Tuesday, June 07, 2011

Charter Schools Tied to Turkey Grow in Texas

TDM Contracting was only a month old when it won its first job, an $8.2 million contract to build the Harmony School of Innovation, a publicly financed charter school that opened last fall in San Antonio.

It was one of six big charter school contracts TDM and another upstart company have shared since January 2009, a total of $50 million in construction business. Other companies scrambling for work in a poor economy wondered: How had they qualified for such big jobs so fast?

The secret lay in the meteoric rise and financial clout of the Cosmos Foundation, a charter school operator founded a decade ago by a group of professors and businessmen from Turkey. Operating under the name Harmony Schools, Cosmos has moved quickly to become the largest charter school operator in Texas, with 33 schools receiving more than $100 million a year in taxpayer funds.

Some of the schools’ operators and founders, and many of their suppliers, are followers of Fethullah Gulen, a charismatic Turkish preacher of a moderate brand of Islam whose devotees have built a worldwide religious, social and nationalistic movement in his name.

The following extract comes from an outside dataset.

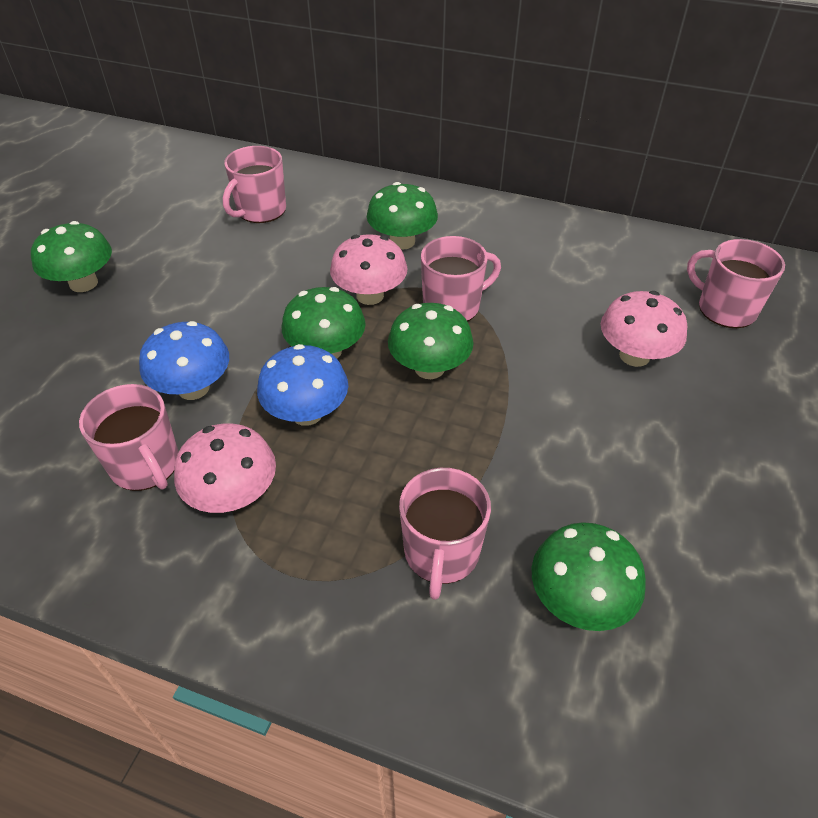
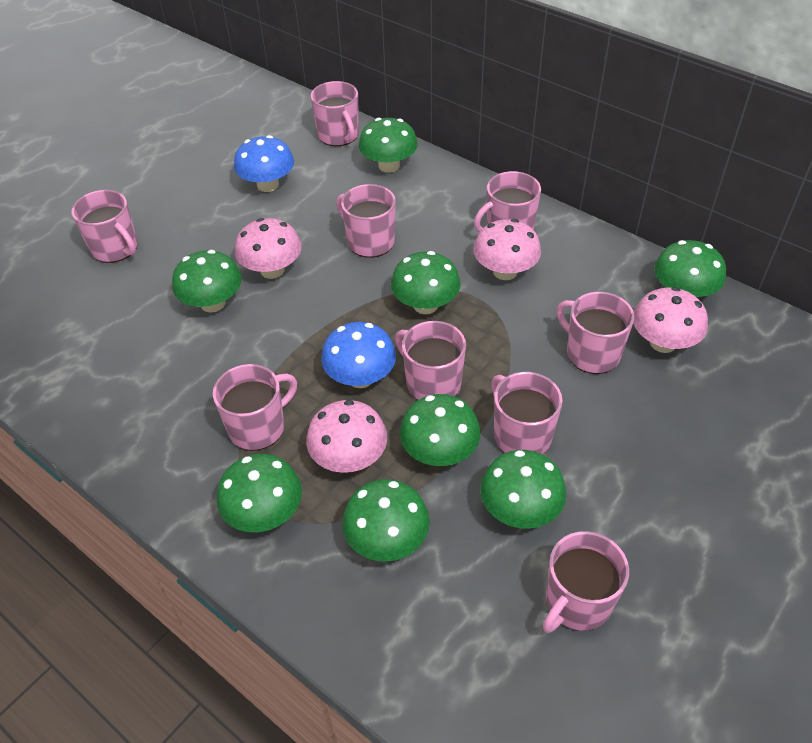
green mushroom: 5 -> 8
pink mug: 5 -> 9
pink mushroom: 3 -> 4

Gulen followers have been involved in starting similar schools around the country — there are about 120 in all, mostly in urban centers in 25 states, one of the largest collections of charter schools in America.

The growth of these “Turkish schools,” as they are often called, has come with a measure of backlash, not all of it untainted by xenophobia. Nationwide, the primary focus of complaints has been on hundreds of teachers and administrators imported from Turkey: in Ohio and Illinois, the federal Department of Labor is investigating union accusations that the schools have abused a special visa program in bringing in their expatriate employees.

But an examination by The New York Times of the Harmony Schools in Texas casts light on a different area: the way they spend public money. And it raises questions about whether, ultimately, the schools are using taxpayer dollars to benefit the Gulen movement — by giving business to Gulen followers, or through financial arrangements with local foundations that promote Gulen teachings and Turkish culture.

“It’s basically a mission of our organization,” said Soner Tarim, the superintendent of the 33 Texas schools.